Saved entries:
++++++

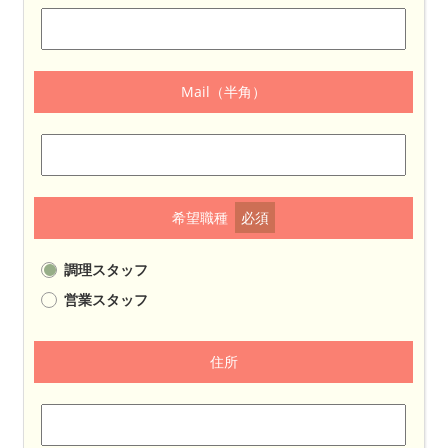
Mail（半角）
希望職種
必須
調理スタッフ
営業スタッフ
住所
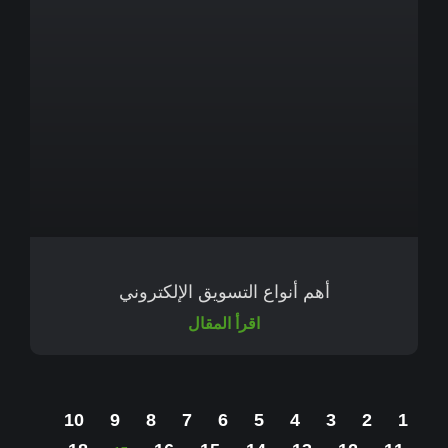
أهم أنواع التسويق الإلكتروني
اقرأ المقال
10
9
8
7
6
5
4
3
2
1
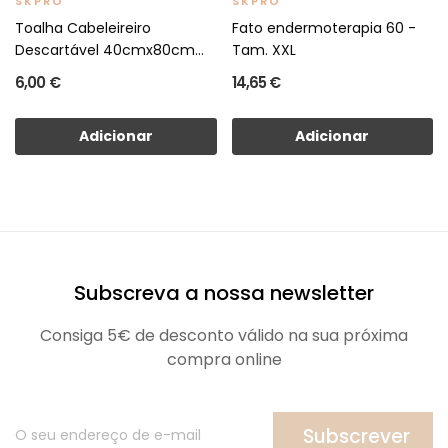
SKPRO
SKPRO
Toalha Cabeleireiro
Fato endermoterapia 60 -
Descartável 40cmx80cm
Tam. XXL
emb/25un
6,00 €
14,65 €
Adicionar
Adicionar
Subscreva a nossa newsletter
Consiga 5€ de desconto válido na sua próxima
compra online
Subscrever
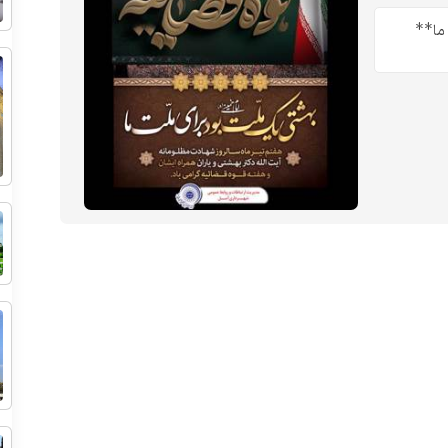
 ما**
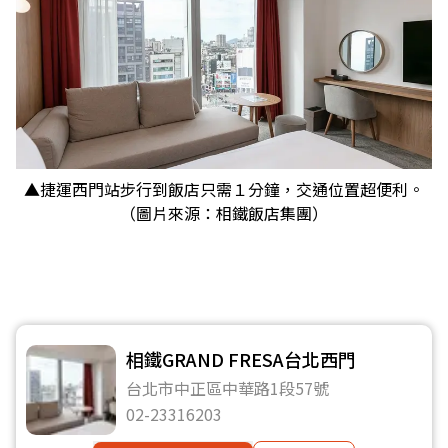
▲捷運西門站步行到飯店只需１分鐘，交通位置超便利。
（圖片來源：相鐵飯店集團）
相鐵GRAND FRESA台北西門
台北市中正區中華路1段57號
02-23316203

++++++

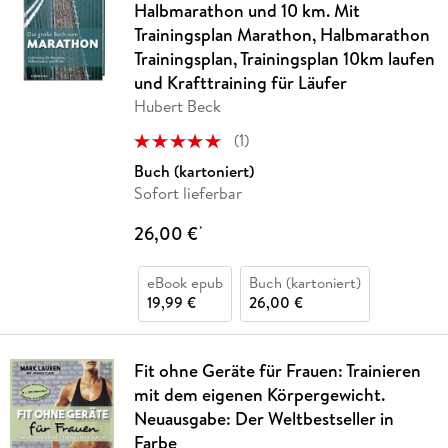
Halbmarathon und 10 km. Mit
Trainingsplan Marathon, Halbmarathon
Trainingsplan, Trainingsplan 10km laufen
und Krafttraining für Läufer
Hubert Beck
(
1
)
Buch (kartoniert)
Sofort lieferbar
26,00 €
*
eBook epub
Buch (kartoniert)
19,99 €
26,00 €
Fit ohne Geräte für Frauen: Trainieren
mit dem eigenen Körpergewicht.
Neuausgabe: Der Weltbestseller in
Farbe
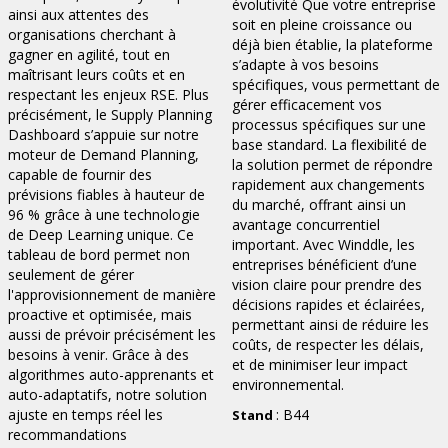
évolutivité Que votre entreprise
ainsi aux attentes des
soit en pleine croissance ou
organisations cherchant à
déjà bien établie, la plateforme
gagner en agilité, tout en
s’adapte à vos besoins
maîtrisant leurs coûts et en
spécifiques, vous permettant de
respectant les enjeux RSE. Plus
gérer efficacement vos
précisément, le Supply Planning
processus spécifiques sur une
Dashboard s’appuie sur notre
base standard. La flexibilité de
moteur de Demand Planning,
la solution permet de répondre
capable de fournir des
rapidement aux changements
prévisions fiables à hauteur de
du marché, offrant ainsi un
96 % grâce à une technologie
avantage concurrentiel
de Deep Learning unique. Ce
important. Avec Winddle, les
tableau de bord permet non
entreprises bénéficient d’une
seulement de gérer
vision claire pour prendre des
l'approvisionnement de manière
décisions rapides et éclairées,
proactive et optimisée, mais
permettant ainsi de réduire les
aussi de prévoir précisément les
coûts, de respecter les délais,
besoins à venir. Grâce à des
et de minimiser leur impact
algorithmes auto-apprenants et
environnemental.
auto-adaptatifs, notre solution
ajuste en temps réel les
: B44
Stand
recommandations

++++++

Your objective: Among the entries above, how many lines contain the string "Trainingsplan"? Write the number alone.

Response to this exercise: 2